Other examples of the application of RNA-seq include studies on birds and fishes. Ekblom et al. (2010) investigated tissue-specific gene expression patterns in the zebra finch (Taeniopygia guttata). In particular, they examined genes of the major histocompatibility complex (MHC). MHC genes are among the most thoroughly studied example of adaptive molecular evolution. The authors sequenced and assembled RNA from six different tissues, for a total of 11 793 ESTs. They found evidence for tissue-specific differential expression of 10 different genes related to MHC, primarily in spleen and brain.
Künstner et al. (2010) used RNA-seq for a comparative genomic study of the avian genome. The authors sequenced the brain transcriptome of 10 different nonmodel bird species and identified nearly 6500 genes. Among other results, they found evidence for a higher mutation rate of the Z chromosome when compared to autosomes. Overall, their study demonstrates the usefulness of NGS technologies for comparative genomic analysis for nonmodel species.

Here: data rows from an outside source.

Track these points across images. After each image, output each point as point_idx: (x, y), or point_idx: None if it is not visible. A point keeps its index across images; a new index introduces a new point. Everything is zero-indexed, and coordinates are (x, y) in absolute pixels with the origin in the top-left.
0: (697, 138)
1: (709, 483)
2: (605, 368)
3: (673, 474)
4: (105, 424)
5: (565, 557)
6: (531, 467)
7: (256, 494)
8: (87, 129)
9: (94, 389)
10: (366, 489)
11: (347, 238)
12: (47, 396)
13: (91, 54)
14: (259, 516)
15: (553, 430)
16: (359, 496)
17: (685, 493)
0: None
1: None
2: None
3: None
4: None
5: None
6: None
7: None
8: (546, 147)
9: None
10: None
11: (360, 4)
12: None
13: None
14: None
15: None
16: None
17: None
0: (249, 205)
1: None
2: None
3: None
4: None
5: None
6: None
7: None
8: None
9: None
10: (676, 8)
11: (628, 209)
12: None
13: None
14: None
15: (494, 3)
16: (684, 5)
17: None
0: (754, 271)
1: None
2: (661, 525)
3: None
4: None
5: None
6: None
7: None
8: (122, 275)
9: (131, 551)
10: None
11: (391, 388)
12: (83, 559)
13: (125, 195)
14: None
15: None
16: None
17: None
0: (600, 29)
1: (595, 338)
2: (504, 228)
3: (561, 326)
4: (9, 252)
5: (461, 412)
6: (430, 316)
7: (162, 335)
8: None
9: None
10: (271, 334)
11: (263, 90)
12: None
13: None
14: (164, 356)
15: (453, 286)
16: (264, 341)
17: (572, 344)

Elmer et al. (2010) performed RNA-seq to examine transcriptome differences between ecologically divergent, endemic and sympatric species of cichlid fishes (Amphilophus astorquii and Amphilophus zaliosus). The authors identified six genes showing signals of strong diversifying selection. These genes were involved in biosynthesis, metabolic processes, and development. NGS technologies enabled the authors to infer that natural selection is acting to diversify the genomes of young species, such as cichlids, to a much larger extent than was previously thought.